◆ What you will do: Please retype, character for character, the portion of the entries below that runs from the line containing "Document page, 1667x1251 pixels." to the last line.

[[ Available records open ]]

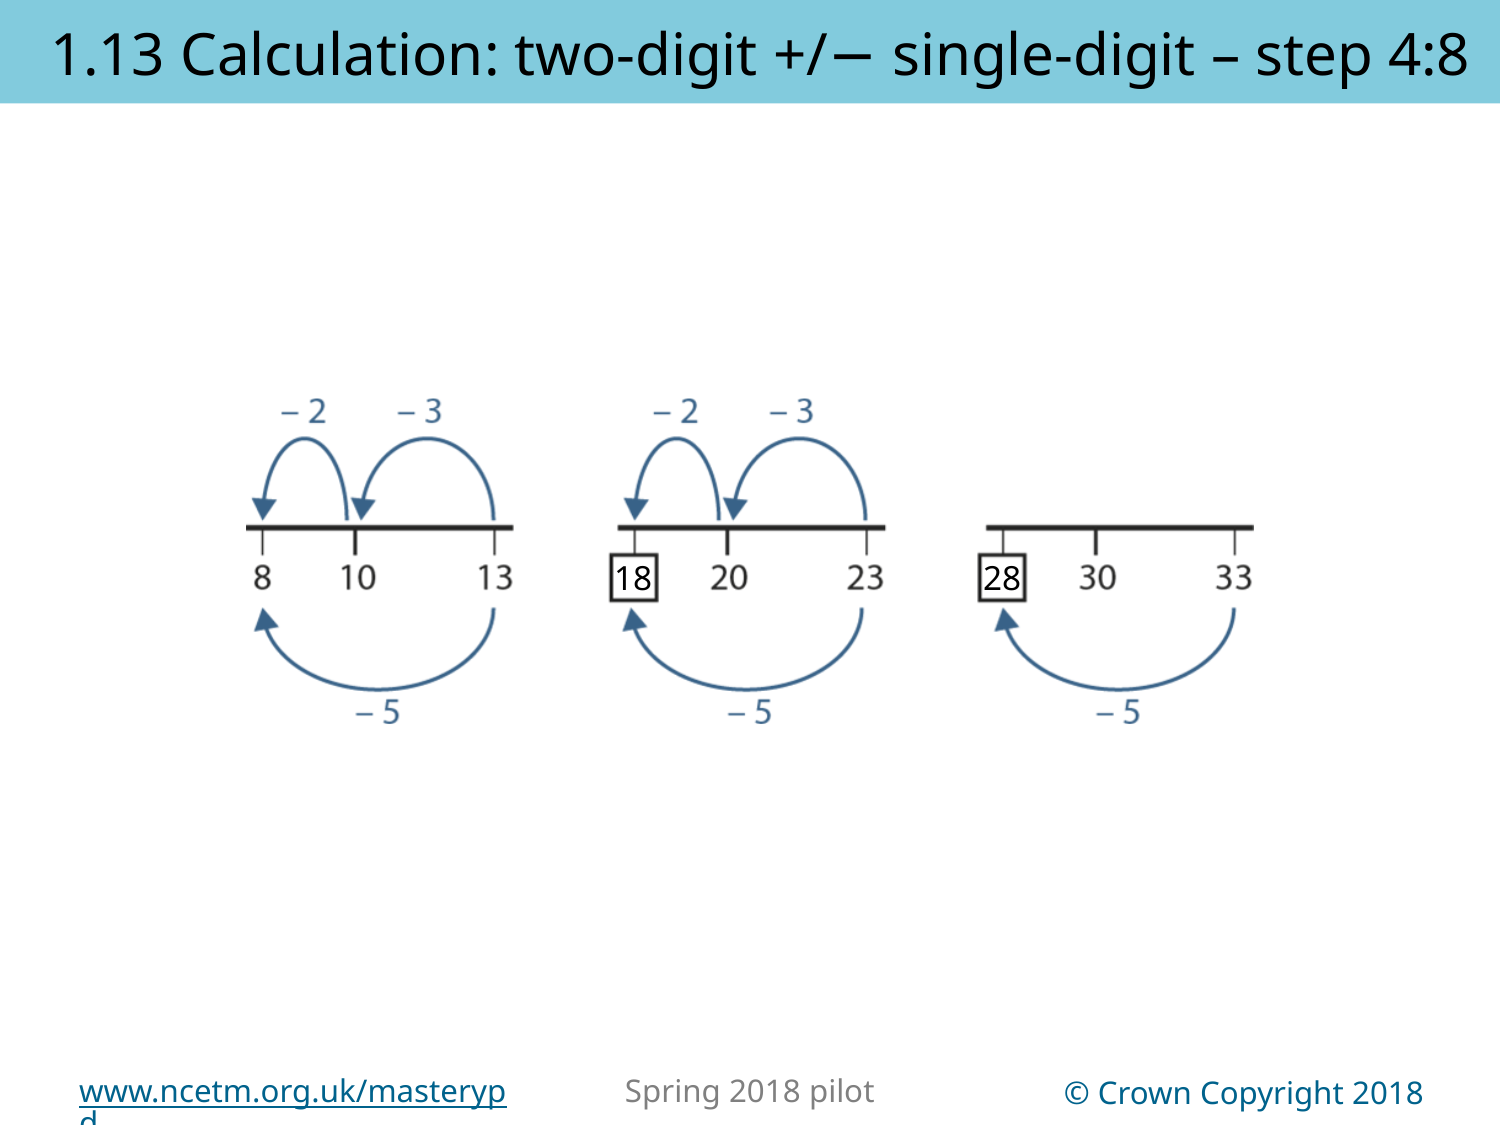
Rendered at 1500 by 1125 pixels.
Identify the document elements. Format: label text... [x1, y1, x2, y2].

picture [246, 390, 1254, 734]
list 1.13 Calculation: two-digit +/− single-digit – step 4:8 [0, 0, 1500, 104]
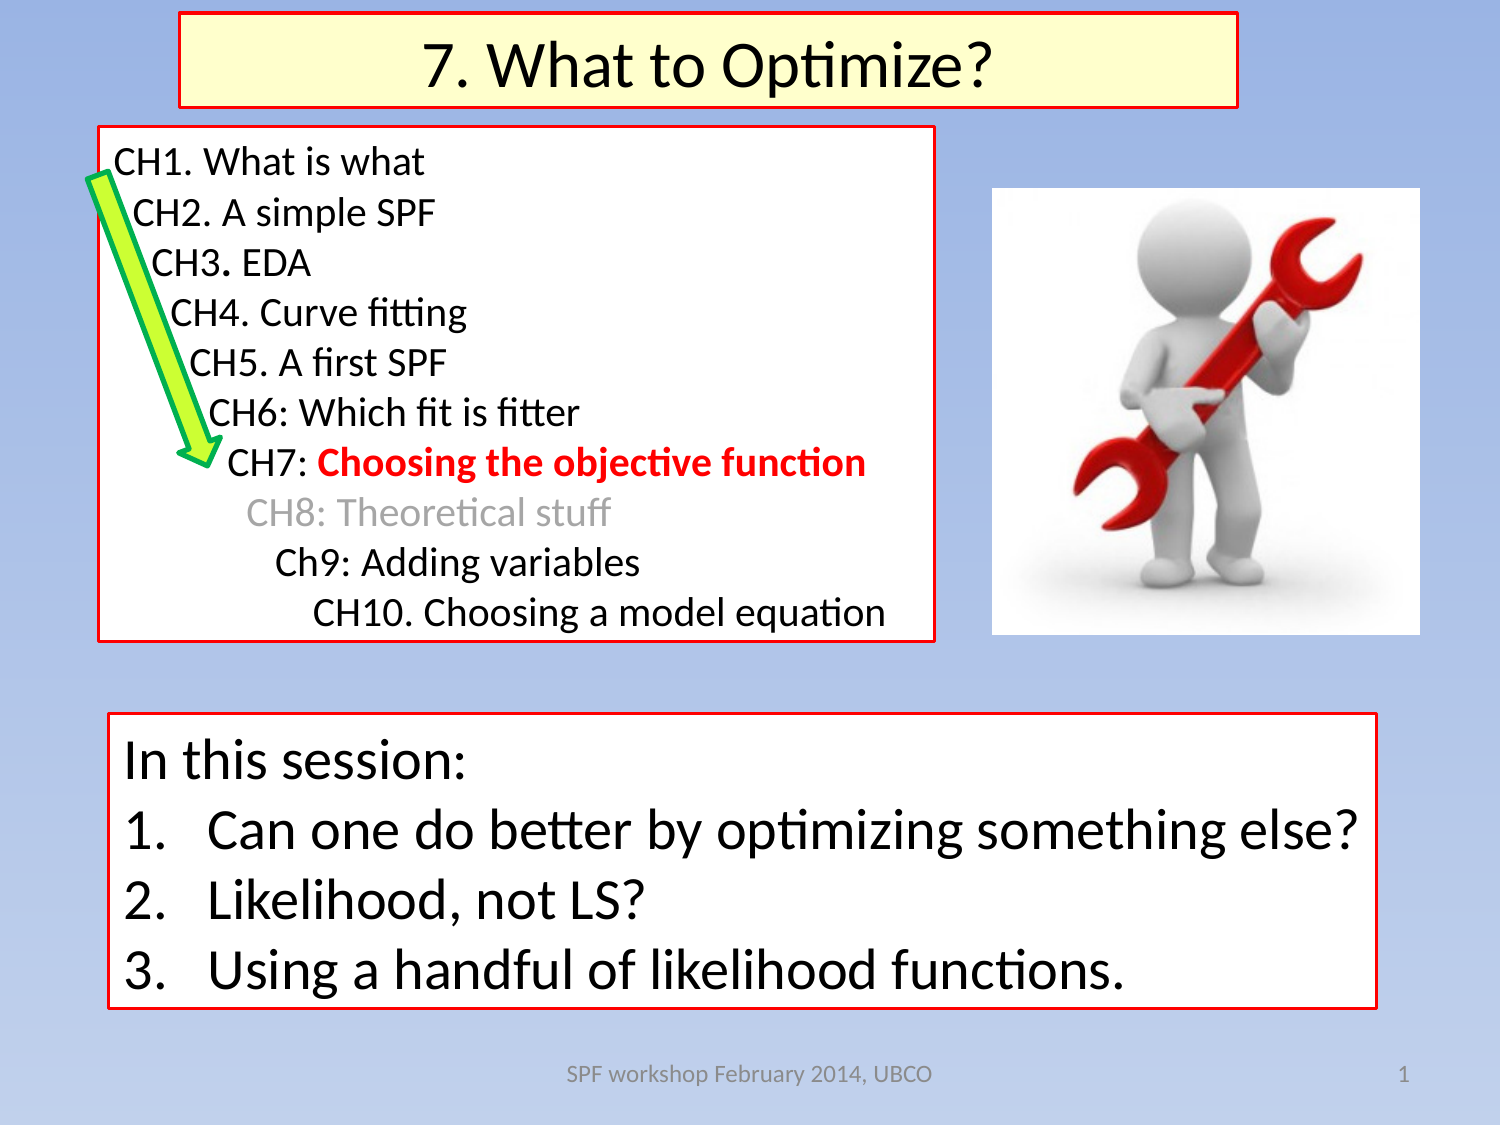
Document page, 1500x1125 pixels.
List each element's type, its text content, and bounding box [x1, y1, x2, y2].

text_box In this session: Can one do better by optimizing something else? Likelihood, not LS? Using a handful of likelihood functions. [108, 713, 1377, 1009]
text_box [86, 170, 222, 467]
footer SPF workshop February 2014, UBCO [512, 1042, 988, 1103]
picture [992, 187, 1420, 636]
text_box 7. What to Optimize? [179, 13, 1238, 108]
text_box CH1. What is what CH2. A simple SPF CH3. EDA CH4. Curve fitting CH5. A first SPF CH6: Which fit is fitter CH7: Choosing the objective function CH8: Theoretical stuff Ch9: Adding variables CH10. Choosing a model equation [98, 126, 935, 642]
slide_number 1 [1074, 1042, 1425, 1103]
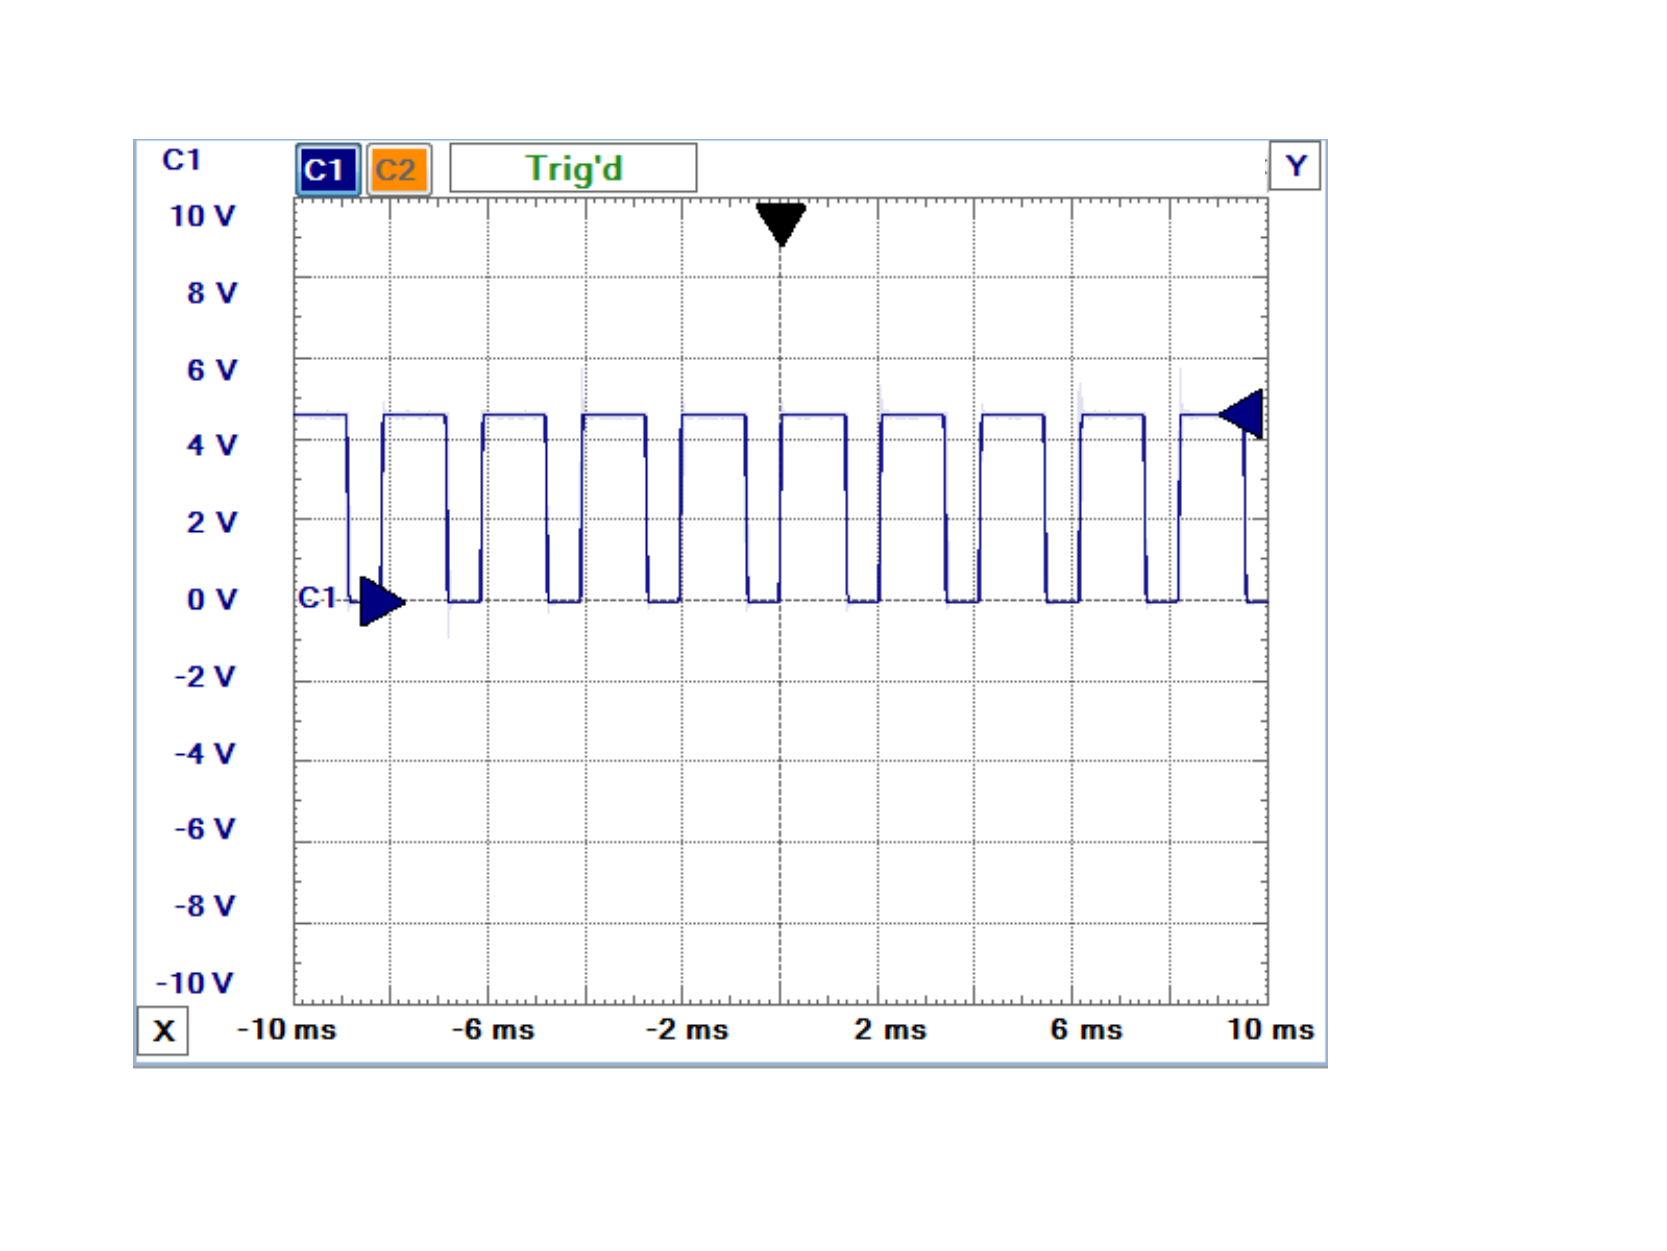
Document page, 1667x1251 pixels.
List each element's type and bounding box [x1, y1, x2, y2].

text_box [133, 139, 1328, 1072]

[[ Available records closed ]]

◆ The answer:
Document page, 1667x1251 pixels.
List each element's type and bounding box [x1, y1, x2, y2].

text_box [133, 139, 1328, 1072]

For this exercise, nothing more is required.